Most phenotypes of medical importance can be measured quantitatively, and in many cases the genetic contribution is substantial, accounting for 40% or more of the phenotypic variance. Considerable efforts have been made to isolate the genes responsible for quantitative genetic variation in human populations, but with little success, mostly because genetic loci contributing to quantitative traits (quantitative trait loci, QTL) have only a small effect on the phenotype. Association studies have been proposed as the most appropriate method for finding the genes that influence complex traits. However, family-based studies may not provide the resolution needed for positional cloning, unless they are very large, while environmental or genetic differences between cases and controls may confound population-based association studies.
These difficulties have led to the study of animal models of human traits. Studies using experimental crosses between inbred animal strains have been successful in mapping QTLs with effects on a number of different phenotypes, including behaviour, but attempts to fine-map QTLs in animals have often foundered on the discovery that a single QTL of large effect was in fact due to multiple loci of small effect positioned within the same chromosomal region. A further potential difficulty with detecting QTLs between inbred crosses is the significant reduction in genetic heterogeneity compared to the total genetic variation present in animal populations: a QTL segregating in the wild need not be present in the experimental cross.
In an attempt to circumvent the difficulties encountered with inbred crosses, we have been using a genetically heterogeneous stock (HS) of mice for which the ancestry is known. The heterogeneous stock was established from an 8 way cross of C57BL, BALB/c, RIII, AKR, DBA/2, I, A and C3H/2 inbred strains. Since its foundation 30 years ago, the stock has been maintained by breeding from 40 pairs and, at the time of this experiment, was in its 60th generation. Thus each chromosome from an HS animal is a fine-grained genetic mosaic of the founder strains, with an average distance between recombinants of 1/60 or 1.7 cM.

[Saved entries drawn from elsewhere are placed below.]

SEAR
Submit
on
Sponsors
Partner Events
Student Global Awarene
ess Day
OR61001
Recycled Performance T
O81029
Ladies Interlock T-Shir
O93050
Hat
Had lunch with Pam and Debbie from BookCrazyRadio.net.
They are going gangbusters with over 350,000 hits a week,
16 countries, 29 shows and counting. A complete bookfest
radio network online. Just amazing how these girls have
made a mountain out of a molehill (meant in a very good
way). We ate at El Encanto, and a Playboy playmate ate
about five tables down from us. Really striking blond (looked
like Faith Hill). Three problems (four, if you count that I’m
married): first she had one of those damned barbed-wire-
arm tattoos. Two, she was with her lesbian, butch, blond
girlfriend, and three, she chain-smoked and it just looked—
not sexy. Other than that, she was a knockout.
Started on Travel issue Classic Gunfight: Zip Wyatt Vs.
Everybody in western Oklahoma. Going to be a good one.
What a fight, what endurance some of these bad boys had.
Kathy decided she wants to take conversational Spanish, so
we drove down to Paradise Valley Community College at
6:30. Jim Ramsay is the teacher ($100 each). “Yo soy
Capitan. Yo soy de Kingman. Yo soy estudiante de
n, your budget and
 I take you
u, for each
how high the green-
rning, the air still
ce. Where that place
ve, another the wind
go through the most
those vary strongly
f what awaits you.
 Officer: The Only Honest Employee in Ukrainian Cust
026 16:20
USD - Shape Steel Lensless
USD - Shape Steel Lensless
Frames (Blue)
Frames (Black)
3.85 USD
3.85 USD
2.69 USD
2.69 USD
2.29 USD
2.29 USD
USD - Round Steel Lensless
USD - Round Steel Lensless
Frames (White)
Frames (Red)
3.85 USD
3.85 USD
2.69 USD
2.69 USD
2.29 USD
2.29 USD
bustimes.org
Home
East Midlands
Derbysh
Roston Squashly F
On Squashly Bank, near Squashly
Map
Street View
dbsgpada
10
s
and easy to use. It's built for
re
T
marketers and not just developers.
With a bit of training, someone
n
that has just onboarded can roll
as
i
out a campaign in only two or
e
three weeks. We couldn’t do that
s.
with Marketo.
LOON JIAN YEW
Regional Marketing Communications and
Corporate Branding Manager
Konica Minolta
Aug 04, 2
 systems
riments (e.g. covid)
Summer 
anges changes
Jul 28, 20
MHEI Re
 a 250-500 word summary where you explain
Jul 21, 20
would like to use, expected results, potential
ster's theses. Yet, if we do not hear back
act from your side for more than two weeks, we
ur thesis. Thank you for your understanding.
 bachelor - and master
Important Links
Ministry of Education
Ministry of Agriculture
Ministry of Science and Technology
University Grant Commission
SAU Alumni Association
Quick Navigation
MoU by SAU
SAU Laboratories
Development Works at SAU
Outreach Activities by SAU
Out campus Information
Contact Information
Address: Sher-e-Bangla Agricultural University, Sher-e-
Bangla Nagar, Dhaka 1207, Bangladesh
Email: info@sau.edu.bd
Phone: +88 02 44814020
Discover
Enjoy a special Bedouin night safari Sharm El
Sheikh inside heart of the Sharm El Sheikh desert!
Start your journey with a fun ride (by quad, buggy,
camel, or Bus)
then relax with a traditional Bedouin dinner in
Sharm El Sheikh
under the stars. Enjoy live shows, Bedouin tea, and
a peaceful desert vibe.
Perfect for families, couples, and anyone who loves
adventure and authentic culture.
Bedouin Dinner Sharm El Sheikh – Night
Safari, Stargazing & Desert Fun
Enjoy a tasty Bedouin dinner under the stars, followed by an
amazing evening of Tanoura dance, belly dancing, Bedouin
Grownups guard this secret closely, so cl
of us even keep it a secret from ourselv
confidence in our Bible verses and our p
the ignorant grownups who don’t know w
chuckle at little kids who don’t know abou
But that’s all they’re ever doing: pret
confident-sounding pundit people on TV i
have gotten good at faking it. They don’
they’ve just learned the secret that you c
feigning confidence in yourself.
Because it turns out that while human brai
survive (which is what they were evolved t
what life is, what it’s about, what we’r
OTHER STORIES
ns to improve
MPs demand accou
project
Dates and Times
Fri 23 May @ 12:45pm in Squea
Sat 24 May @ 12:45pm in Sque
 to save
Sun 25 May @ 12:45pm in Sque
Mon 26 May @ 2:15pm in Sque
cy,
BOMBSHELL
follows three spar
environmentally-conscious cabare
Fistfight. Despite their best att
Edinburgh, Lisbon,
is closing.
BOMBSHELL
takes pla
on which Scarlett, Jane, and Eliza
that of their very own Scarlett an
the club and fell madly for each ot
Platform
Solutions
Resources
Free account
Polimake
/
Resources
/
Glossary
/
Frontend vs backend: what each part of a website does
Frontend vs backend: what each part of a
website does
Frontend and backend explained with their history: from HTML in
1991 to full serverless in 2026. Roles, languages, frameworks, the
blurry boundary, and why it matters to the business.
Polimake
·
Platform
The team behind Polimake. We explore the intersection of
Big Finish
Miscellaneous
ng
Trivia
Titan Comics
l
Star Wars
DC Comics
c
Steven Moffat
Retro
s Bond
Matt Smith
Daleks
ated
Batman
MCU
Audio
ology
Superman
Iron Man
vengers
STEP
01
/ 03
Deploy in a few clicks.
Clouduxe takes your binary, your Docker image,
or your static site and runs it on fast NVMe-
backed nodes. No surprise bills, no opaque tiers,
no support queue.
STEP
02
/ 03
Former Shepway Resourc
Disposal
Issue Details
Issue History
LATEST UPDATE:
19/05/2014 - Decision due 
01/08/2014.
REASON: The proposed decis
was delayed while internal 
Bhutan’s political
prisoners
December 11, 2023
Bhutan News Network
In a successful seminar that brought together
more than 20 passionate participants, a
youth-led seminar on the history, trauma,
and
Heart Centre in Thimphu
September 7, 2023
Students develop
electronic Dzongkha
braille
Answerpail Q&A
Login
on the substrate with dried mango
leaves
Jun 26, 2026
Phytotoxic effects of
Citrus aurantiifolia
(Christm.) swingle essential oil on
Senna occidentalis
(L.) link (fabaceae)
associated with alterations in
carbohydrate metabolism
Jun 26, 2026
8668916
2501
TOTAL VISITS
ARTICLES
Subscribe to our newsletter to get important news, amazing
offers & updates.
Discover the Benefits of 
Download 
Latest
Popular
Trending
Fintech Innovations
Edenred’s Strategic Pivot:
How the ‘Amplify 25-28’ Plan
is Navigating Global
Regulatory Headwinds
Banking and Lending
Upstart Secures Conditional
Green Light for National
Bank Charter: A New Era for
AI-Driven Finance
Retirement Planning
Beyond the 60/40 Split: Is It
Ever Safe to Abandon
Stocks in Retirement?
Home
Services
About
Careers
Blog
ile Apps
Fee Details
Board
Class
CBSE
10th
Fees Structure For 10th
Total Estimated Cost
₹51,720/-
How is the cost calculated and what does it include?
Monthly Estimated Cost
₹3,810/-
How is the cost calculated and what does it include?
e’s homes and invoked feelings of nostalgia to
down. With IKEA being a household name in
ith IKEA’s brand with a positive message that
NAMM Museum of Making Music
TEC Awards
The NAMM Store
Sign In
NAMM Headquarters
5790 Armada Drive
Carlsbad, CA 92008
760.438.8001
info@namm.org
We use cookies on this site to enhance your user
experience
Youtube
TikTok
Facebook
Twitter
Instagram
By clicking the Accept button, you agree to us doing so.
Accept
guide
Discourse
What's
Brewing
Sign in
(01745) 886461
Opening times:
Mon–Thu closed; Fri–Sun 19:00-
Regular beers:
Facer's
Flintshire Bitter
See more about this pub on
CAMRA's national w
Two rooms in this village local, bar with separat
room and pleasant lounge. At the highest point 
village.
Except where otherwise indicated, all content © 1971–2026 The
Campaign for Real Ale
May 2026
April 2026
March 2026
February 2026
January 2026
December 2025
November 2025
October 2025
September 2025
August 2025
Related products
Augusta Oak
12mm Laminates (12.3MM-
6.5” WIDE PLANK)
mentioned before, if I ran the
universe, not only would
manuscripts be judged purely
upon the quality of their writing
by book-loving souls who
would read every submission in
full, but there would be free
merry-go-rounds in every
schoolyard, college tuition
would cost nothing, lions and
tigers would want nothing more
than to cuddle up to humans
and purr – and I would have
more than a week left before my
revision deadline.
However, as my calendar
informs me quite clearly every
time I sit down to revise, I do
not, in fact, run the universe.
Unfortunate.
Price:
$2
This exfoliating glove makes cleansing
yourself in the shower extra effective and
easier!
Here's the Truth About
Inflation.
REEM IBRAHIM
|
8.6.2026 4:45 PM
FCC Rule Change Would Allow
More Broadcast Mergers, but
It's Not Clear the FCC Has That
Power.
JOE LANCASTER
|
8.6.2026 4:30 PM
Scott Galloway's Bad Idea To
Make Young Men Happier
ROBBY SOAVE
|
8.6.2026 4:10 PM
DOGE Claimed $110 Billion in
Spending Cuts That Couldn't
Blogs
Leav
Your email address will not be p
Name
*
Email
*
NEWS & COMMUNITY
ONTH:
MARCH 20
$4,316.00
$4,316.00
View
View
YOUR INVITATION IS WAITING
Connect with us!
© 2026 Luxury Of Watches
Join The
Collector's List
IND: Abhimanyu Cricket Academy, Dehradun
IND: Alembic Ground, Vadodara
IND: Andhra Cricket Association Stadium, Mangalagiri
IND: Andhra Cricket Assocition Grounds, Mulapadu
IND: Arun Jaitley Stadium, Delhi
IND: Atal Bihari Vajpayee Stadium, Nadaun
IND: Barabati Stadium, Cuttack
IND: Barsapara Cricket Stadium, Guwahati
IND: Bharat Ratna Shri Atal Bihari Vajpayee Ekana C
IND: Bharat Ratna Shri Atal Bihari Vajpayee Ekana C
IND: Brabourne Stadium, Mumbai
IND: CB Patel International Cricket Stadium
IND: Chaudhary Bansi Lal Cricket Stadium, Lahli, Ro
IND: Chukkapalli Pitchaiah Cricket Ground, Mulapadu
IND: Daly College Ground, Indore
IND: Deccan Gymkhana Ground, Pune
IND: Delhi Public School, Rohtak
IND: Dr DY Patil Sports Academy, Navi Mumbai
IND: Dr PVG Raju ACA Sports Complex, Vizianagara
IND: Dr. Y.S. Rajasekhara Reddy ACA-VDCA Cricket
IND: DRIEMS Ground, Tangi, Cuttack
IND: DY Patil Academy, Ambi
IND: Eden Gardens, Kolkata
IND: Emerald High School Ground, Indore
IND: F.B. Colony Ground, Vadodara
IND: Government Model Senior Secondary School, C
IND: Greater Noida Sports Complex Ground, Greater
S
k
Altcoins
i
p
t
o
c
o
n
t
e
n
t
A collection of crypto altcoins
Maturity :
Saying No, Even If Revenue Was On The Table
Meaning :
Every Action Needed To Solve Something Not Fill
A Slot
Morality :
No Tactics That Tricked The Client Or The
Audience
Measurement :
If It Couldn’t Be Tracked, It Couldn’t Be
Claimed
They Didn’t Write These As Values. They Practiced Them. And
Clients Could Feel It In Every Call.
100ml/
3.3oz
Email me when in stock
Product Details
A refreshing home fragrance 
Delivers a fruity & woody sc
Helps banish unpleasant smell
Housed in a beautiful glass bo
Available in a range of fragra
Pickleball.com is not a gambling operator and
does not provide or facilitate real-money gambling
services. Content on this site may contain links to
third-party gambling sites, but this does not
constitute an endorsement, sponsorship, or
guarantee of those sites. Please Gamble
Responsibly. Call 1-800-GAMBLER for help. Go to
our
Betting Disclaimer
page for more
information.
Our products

Theoretically, the HS offers at least a 30 fold increase in resolution for QTL mapping compared to an F2 intercross. The high level of recombination means that fine-mapping is possible using a relatively small number of animals; for QTLs of small to moderate effect, mapping to under 0.5 cM is possible with fewer than 2,000 animals. The large number of founders increases the genetic heterogeneity, and in theory one can map all QTLs that account for progenitor strain genetic differences. Potentially, the use of the HS offers a substantial improvement over current methods for QTL mapping.
HAPPY was written to find QTLs in HS animals. It uses a multipoint analysis which offers significant improvements in statistical power to detect QTLs over that achieved by single-marker association. Further details can be found in Proc. Natl. Acad. Sci. USA, 10.1073/pnas.230304397.